Atlanta Can't Get Wastewater Together
By Julie B. Hairston, The Atlanta Journal-Constitution

Federal environmental officials are promising strict enforcement of a consent order filed with U.S. District Judge Thomas Thrash Thursday.

Once signed by Thrash, the order will impose a $700,000 fine on the city of Atlanta for spills and leaks from its sewer system. Added to a $2.5 million fine levied in a related order signed last year, the fines amount to what the Environmental Protection Agency called "the largest Clean Water Act penalty ever assessed against a municipality."

The order also will require the city to carry out a rigorous program of improvements to its sewer pipes and treatment plants that will cost more than $1 billion during the next 14 years.

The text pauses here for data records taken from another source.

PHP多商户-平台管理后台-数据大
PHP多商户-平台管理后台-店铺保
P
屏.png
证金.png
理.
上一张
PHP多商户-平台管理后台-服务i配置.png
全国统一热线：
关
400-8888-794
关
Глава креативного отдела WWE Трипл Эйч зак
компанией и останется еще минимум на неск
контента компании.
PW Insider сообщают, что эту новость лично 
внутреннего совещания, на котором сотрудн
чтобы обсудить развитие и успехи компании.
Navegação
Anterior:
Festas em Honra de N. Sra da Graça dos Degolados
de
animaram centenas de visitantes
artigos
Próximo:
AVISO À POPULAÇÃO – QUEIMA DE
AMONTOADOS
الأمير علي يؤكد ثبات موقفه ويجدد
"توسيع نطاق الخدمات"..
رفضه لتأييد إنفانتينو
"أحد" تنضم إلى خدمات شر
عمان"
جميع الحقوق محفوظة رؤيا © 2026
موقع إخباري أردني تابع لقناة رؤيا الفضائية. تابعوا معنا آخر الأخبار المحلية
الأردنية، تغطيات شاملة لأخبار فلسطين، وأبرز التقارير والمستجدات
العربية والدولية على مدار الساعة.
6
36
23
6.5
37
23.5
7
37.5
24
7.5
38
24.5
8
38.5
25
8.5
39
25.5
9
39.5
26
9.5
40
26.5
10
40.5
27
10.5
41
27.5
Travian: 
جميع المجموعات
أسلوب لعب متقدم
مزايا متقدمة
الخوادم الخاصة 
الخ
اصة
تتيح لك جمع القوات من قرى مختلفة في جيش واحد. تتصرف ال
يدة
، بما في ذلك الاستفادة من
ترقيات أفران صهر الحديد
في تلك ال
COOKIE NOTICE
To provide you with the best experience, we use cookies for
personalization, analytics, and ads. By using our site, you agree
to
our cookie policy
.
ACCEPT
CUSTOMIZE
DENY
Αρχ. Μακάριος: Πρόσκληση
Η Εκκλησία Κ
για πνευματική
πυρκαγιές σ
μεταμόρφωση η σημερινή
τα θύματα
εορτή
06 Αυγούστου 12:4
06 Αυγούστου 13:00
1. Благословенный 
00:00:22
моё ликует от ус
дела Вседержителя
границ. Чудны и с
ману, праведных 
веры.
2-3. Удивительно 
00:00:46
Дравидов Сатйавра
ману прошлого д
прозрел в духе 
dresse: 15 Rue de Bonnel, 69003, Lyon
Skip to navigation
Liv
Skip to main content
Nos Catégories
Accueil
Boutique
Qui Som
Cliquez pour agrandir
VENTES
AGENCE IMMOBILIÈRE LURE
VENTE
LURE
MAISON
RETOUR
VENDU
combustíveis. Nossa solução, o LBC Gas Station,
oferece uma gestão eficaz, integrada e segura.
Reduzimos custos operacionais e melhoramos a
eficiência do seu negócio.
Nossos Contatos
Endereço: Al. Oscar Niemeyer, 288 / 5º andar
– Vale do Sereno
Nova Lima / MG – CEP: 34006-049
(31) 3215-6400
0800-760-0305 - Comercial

Many of those improvements began three years ago under the dictates of a state law designed to bring the city's waste water treatment plants into compliance with federal environmental laws.

"We are very intent on seeing that the provisions get met," said John Hankinson, Region IV administrator for the federal Environmental Protection Agency. "I assume the city's intent is to meet it or they wouldn't be signing the consent order."

In May, the city launched a new procedure required by the consent order for issuing sewer permits that will slow the pace of development in the city, particularly in Buckhead. Depending on the amount of sewage flowing through pipes in the Peachtree Creek and Nancy Creek lines, the order could even halt development in areas that are served by those pipes.

"I understand there are some sewers (in Buckhead) that are carrying about all they can carry," said Harold Reheis, director of the Georgia Environmental Protection Division.

Larry Wallace, the city's chief operating officer, said he expects little disruption in the city's development as a result of the order, however.

"We do not expect any slowdown in development as a result of the consent decree," Wallace said. "The process for approval will be different, but we expect to have sufficient city staff . . . to keep pace with the processing."

Meters to measure the amount of sewage flowing through Atlanta's sewer pipes have been installed in almost every area of the city, according to Wallace. The data from those meters will become an integral part of the new process for sewer permits.

"So far, the city has used monitoring in a rather selective way," said Bill Weinischke, senior attorney with the environmental enforcement section of the U.S. Department of Justice. "This (consent order) is going to require that they monitor flows all over the city. Before (the city) allows new flows, it will either have to increase capacity or reduce the amount of flow before it makes the (new sewer) connection."

Everyone said this should be the final part of a process spanning most of the past decade as Atlanta struggled to bring its aging infrastructure into compliance with increasingly stringent environmental requirements.

"This is intended to provide a comprehensive structure for decision making and solutions for our aged waste water system," Wallace said. "This is the place we've been trying to get to for a long time."

The Atlanta City Council already has approved the agreement. Once the provisions of the consent order have been advertised in the Federal Register, the public will have 30 days to comment on the proposed requirements. Then the order will take force after Thrash signs it.